YOUR OBJECTIVE -> Begin at the line below that contains "(1) The valve". Repeat it and all remaining lines of the records exactly.

** Opening MATERIAL FOR THE TASK block **

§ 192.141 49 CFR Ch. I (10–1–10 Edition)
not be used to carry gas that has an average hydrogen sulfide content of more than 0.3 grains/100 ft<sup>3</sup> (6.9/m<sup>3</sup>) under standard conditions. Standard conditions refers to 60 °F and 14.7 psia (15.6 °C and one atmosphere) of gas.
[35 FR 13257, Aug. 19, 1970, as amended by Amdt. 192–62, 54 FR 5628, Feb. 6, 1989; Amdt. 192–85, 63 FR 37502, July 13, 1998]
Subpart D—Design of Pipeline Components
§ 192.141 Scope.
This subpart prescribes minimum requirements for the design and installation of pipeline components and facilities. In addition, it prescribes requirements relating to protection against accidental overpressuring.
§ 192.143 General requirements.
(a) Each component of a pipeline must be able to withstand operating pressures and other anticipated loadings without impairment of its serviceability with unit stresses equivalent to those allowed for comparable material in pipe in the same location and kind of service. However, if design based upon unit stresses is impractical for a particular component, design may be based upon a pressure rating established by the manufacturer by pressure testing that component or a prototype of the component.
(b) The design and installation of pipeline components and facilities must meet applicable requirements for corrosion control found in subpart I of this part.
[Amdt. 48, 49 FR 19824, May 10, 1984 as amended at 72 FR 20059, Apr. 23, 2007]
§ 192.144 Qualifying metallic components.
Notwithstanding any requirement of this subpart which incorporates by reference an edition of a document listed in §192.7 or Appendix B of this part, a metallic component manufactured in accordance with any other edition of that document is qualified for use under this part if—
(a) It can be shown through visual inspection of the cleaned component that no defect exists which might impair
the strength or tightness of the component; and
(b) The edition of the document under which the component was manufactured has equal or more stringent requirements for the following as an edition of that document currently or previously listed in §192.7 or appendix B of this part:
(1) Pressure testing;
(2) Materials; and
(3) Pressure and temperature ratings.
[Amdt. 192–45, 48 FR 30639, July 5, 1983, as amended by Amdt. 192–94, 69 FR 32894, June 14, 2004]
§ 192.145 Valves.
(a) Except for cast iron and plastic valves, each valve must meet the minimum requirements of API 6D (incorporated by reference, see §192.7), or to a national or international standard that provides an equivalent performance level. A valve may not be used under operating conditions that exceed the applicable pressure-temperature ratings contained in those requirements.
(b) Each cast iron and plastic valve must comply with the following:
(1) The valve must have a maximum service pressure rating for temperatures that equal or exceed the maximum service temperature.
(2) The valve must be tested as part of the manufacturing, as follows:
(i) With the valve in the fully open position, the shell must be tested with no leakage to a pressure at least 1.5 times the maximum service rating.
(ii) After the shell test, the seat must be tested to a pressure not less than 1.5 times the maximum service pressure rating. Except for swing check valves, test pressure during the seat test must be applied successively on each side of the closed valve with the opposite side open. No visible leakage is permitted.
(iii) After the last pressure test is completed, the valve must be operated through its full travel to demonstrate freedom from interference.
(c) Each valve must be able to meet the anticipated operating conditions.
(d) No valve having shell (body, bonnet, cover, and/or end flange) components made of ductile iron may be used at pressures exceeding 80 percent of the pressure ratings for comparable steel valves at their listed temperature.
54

** Closing MATERIAL FOR THE TASK block **

RESULT FOR THIS EXERCISE ->
(1) The valve must have a maximum service pressure rating for temperatures that equal or exceed the maximum service temperature.
(2) The valve must be tested as part of the manufacturing, as follows:
(i) With the valve in the fully open position, the shell must be tested with no leakage to a pressure at least 1.5 times the maximum service rating.
(ii) After the shell test, the seat must be tested to a pressure not less than 1.5 times the maximum service pressure rating. Except for swing check valves, test pressure during the seat test must be applied successively on each side of the closed valve with the opposite side open. No visible leakage is permitted.
(iii) After the last pressure test is completed, the valve must be operated through its full travel to demonstrate freedom from interference.
(c) Each valve must be able to meet the anticipated operating conditions.
(d) No valve having shell (body, bonnet, cover, and/or end flange) components made of ductile iron may be used at pressures exceeding 80 percent of the pressure ratings for comparable steel valves at their listed temperature.
54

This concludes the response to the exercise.